I don't have a really good reason for why I've been M.I.A., other than I've realized I'm a very cyclical person. (Not cynical, though I may be that too; cyclical as in I do things in cycles.) I do things a lot when I'm interested in them, then I need a break and I hibernate from the thing I really still do enjoy. Cross-stitching is a good example of this. I'll go at it like there's no tomorrow, and there's nothing else I'd rather be doing, then I don't pick up a project for months or even years at a time.
What has been occupying much of my free time lately is playing games on Pogo. I really enjoy the challenge of playing for badges (check out the site if you don't know what I mean, and if you like it and want a guest pass, let me know) and the games are generally relaxing to me, which is often exactly what I need at the end of the workday. But I suppose it's time to exercise a different part of my brain for a little while.

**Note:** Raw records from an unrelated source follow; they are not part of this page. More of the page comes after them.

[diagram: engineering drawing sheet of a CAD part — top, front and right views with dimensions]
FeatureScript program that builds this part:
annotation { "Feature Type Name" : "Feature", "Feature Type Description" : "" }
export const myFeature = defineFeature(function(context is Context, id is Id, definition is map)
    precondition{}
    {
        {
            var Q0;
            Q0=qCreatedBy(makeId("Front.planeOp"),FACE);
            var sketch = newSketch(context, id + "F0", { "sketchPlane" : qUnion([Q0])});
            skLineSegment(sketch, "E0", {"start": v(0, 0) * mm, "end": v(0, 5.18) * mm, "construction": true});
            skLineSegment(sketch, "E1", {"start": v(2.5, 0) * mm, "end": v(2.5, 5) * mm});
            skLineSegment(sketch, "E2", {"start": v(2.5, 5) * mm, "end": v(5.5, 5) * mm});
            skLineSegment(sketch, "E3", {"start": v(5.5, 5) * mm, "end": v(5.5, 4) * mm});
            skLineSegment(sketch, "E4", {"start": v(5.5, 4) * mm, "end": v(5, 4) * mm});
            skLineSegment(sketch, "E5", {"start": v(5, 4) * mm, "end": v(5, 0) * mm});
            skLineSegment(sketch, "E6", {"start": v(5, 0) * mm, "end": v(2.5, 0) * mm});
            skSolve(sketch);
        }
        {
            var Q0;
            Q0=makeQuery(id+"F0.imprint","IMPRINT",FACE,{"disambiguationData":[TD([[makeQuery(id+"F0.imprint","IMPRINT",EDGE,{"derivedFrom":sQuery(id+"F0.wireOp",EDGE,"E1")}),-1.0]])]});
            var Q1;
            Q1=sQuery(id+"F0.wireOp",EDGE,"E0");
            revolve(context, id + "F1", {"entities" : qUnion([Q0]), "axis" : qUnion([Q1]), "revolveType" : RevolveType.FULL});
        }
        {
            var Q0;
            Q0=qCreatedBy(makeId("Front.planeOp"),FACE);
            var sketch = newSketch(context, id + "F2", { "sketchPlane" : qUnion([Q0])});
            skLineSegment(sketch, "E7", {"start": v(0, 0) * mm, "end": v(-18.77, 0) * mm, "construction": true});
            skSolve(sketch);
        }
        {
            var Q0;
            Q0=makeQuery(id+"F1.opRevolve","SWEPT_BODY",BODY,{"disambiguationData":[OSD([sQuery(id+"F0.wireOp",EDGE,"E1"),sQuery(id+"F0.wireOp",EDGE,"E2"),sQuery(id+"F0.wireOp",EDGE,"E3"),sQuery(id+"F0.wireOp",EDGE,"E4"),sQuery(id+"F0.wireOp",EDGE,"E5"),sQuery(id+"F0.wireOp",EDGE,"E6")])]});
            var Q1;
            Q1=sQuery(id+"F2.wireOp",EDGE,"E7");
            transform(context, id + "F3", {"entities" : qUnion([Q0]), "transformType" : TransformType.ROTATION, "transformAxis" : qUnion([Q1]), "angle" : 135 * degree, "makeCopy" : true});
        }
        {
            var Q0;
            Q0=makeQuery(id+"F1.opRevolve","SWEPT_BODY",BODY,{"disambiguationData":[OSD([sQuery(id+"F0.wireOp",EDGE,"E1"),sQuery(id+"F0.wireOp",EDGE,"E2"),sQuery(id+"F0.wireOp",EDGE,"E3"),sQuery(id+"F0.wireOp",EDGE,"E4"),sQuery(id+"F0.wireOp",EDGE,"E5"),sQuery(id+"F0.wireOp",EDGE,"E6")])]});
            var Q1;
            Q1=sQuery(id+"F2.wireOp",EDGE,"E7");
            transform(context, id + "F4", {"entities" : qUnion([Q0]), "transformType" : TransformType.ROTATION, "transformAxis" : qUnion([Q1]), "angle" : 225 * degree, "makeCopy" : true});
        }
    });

Things are going to be a little different, however. This post feels just like old times, me running off at the keyboard with whatever's in my head, but sometimes the pressure I put on myself to post something complete and well thought-out and meaningful sidetracks the intention. So I think that most posts are going to be shorter and more about what on the Web is interesting me right now. I don't feel very behind any "cause" right now and there's nothing I feel passionate about sharing with the world. That may change, of course, but for the time being that's where I am.
I hope a few old friends will see that this blog has been revived from the near-dead and will pop in to say hi. I will do the same as I work my way through that list of links to see who's still around. And new friends, please feel free to say hi, too, and I'll stop by for a visit when I can. In between games of Lottso, that is.